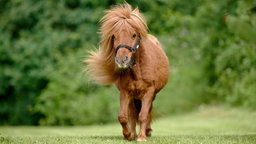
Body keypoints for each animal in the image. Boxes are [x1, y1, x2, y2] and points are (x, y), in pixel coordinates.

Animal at [86, 3, 169, 142]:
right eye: (114, 36)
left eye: (134, 35)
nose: (121, 60)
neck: (138, 71)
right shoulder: (125, 92)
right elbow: (123, 116)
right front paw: (128, 135)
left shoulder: (149, 91)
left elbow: (143, 114)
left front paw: (142, 137)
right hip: (133, 97)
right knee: (132, 114)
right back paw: (134, 133)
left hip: (151, 95)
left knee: (147, 111)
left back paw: (147, 131)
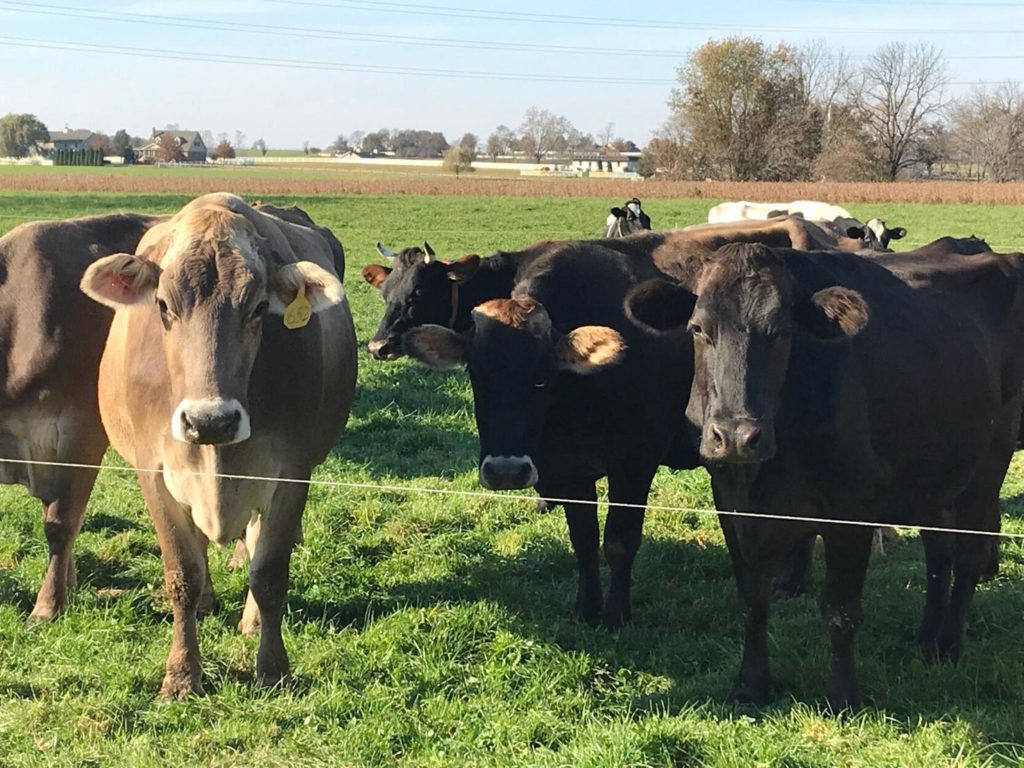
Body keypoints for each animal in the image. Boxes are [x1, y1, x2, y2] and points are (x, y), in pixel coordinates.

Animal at [78, 195, 356, 700]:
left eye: (258, 307)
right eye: (163, 305)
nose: (211, 419)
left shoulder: (290, 474)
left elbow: (269, 574)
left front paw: (272, 667)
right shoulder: (154, 473)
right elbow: (182, 575)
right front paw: (182, 674)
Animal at [622, 241, 1024, 708]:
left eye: (782, 331)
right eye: (699, 329)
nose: (737, 437)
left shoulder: (851, 508)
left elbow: (840, 609)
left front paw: (843, 695)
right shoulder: (731, 500)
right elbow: (753, 597)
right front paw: (751, 685)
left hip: (988, 465)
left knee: (968, 556)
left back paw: (949, 644)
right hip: (934, 476)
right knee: (938, 553)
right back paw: (926, 640)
++++
Problem statement: When you copy the records above, keep every word exact and leave out the pictures they contain.

Answer space:
Body keypoints for each animal in the image. Boxes are [x1, y1, x2, y2] and points are (x, y), in pixel coordinates.

Animal at [86, 3, 169, 142]:
right eye: (114, 36)
left eye: (134, 35)
nose: (121, 60)
neck: (138, 71)
right shoulder: (125, 92)
right elbow: (123, 116)
right front paw: (128, 135)
left shoulder: (149, 91)
left elbow: (143, 114)
left front paw: (142, 137)
right hip: (133, 97)
right knee: (132, 114)
right back paw: (134, 133)
left hip: (151, 95)
left knee: (147, 111)
left back paw: (147, 131)
Body keypoints for each animal in the image. Boxes are [x1, y1, x2, y2] and points are (x, y), in pixel coordinates.

Animal at [78, 195, 356, 700]:
left eye: (258, 307)
right eye: (163, 305)
nose: (211, 419)
left shoulder: (290, 474)
left elbow: (269, 574)
left front paw: (272, 667)
right shoulder: (154, 473)
right elbow: (182, 575)
right front paw: (182, 674)
Animal at [622, 241, 1024, 708]:
left eye: (782, 331)
right eye: (699, 329)
nose: (737, 437)
left shoulder: (851, 508)
left elbow: (840, 609)
left front paw: (843, 695)
right shoulder: (731, 500)
right elbow: (753, 597)
right front paw: (751, 685)
left hip: (988, 465)
left knee: (968, 556)
left back paw: (949, 644)
right hip: (934, 476)
right knee: (938, 553)
right back paw: (926, 640)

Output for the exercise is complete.